+++ THE DATA

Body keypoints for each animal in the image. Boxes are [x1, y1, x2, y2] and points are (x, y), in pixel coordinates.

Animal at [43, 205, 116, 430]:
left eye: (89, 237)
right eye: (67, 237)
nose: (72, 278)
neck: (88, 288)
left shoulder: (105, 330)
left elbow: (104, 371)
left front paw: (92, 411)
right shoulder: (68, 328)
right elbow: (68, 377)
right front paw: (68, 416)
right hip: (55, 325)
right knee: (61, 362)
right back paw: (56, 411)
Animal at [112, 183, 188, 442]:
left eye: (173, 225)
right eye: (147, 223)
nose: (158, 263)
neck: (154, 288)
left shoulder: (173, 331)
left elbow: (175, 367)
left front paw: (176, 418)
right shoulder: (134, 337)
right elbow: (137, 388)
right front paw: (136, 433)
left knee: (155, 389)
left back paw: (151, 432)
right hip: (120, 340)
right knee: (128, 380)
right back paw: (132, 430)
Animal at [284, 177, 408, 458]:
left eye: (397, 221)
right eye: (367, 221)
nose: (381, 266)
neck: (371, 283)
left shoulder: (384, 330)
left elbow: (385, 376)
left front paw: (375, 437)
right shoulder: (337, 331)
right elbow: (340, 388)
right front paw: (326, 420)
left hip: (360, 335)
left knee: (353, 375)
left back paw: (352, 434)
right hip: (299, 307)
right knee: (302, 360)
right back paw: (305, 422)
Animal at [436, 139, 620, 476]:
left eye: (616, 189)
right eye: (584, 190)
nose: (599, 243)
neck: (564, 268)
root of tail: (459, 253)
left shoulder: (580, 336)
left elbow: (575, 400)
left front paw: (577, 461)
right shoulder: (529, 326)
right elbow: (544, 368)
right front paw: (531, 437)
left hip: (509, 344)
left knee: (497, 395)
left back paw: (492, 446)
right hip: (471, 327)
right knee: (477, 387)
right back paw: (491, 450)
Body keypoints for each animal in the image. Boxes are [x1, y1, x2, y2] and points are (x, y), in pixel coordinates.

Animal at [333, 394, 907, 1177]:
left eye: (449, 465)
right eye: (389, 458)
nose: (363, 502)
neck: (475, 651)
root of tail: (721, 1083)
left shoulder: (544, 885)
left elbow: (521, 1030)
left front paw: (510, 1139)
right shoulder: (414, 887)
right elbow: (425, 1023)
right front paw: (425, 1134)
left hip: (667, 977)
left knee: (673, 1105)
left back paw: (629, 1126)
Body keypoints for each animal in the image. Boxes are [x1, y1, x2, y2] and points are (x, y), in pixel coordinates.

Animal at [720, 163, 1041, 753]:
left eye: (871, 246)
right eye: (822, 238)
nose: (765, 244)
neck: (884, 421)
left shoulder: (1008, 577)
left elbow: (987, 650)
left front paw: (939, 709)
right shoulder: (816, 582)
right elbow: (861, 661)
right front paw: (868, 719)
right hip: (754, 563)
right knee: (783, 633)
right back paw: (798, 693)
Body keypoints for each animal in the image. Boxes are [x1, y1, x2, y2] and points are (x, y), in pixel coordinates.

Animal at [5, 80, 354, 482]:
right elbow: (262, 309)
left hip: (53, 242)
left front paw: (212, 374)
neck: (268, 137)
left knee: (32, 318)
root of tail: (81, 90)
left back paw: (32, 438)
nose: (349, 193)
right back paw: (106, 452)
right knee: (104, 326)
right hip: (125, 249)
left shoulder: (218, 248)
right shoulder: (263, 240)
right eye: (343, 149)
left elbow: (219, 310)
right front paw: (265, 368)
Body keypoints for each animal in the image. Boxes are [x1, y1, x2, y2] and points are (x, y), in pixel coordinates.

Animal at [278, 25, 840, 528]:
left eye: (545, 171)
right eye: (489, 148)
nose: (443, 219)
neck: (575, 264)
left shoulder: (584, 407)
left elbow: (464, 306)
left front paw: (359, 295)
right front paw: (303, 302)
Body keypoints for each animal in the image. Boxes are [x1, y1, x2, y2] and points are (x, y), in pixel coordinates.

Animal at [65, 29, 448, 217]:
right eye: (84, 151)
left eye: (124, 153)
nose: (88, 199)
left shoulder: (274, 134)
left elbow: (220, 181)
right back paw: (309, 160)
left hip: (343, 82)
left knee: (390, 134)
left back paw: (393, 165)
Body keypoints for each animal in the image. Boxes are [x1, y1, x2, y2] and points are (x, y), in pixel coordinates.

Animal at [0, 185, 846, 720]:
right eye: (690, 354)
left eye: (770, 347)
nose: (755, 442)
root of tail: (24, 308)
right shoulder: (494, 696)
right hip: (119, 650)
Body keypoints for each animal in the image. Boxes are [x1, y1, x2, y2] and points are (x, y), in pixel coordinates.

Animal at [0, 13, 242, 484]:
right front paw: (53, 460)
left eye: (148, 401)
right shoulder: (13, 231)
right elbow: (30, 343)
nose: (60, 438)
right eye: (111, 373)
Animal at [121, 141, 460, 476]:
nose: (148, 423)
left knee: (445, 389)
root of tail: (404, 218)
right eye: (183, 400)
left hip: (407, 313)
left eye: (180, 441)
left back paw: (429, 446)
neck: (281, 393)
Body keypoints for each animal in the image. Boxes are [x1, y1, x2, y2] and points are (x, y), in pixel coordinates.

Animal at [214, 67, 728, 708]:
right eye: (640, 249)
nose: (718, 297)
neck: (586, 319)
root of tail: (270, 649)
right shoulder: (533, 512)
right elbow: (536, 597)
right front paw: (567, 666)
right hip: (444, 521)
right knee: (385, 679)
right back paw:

++++++

◆ **THE PROBLEM**
Search the data for "neck". Copy every matching line.

◆ **OUTPUT OF THE EXERCISE**
neck: (88, 288)
neck: (154, 288)
neck: (371, 283)
neck: (564, 268)
neck: (475, 651)
neck: (884, 421)
neck: (268, 137)
neck: (575, 264)
neck: (281, 393)
neck: (586, 319)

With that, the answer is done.